If that amount is expanded to include other taxpayer-funded organizations that are not directly government, the number increases to almost one-in-four-dollars of lobbying. Perhaps most telling, the level of taxpayer-funded lobbying at the state level, using California as a case study, is two-and-a-half times the magnitude of similar lobbying at the federal level.
While governors lobby the federal government, taxpayers in 50 states are staring down the barrel of April 15. Most do not intend their hard-earned money to fund lobbying activities on the part of government. All citizens have a right to expect that government-to-government lobbying will be subject to the same level of scrutiny and reporting as lobbying by the private sector. All states should make improvements in disclosure, accessibility and equal treatment.

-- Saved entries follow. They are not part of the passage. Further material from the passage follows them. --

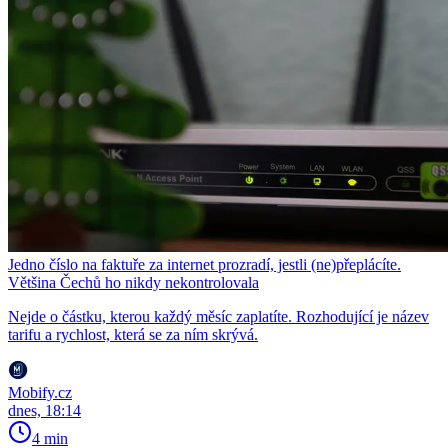
Jedno číslo na faktuře za internet prozradí, jestli (ne)přeplácíte.
Většina Čechů ho nikdy nekontrolovala
Nejde o částku, kterou každý měsíc zaplatíte. Rozhodující je název
tarifu a rychlost, která se za ním skrývá.
Mobify.cz
dnes, 18:14
4 min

The study points out, “A shocking 44 states provide specific exemptions in their lobbying laws for public agencies and public officials.”
Why?
The study continues:
For example, a bureaucrat’s prestige, power, and resources are ultimately a function of the importance of their area, the resources allocated to their department or agency, and the visibility of their work. Bennett and DiLorenzo argue that bureaucrats can and do indirectly create pressure on government to increase the resources and priority of their own departments by funding private organizations. The funding of these organizations creates a self-reinforcing dynamic: the outside group receives government money in part used to lobby the government for more programs and services in the area the funding department is responsible for. This creates pressure for the government (generally) to allocate greater funds to the department, which then in part allows for even greater funding of outside groups to continue lobbying.
Bennett and DiLorenzo describe a similar situation for politicians. Funding to outside groups by the government creates naturally strong constituencies for members of Congress. These outside groups can provide volunteers, campaign resources, and so-called independent voices of support for politicians during re-election campaigns.
A similar self-serving dynamic operates at the federal level:
…it creates a circular and self-promoting cycle between government officials and so-called independent charities and non-profits that act to promote government policies while receiving federal aid.
As seen in California, and across the nation, the biggest lobbiers of government are government itself and the private organizations it funds that use taxpayer funds to lobby for more, and more.
Taxpayers are expected by these self-serving layers of increasing government and its hangers-on to pay more, and more, and taxpayers are expected to pay for expanding that expectation.
P.S.: A reader asked me to elaborate why this study is so important. There’s the direct consequence of government feeding its own enlargement with taxpayer funds, which increases pressures to increase taxes. Further, the states are facing hundreds of billions of dollars of current budget deficits. Last year, the federal “stimulus” bailed out the states, and now the Democrats in Congress want to send the states billions more to continue to delay the states tightening their spending. That so-called stimulus has mostly gone to continue the growing employment of government workers, while private sector employment drops. States for the most part have to balance their budgets. Many have done that through accounting tricks. Most of those have exhausted their repertoire of tricks, and their taxpayers’ patience, and are making some cuts. As politicians oft’ do, they are trying to scare the public into accepting increased taxes by threatening to cut or trim essential or liked public services. Public resistance is forcing some states to face up to the bloat in their own payrolls and health and pension benefits largesse. For a quick reference, see this post about the public sector’s employment during the current economy, this article about the interplay of the deficits being run at federal and state levels and the deficits’ impact on the economy, and this article about the Congressional Democrats’ scurrying to send more taxpayer welfare to the states to buffer them from facing budget reality while sinking the federal budget even deeper in debt.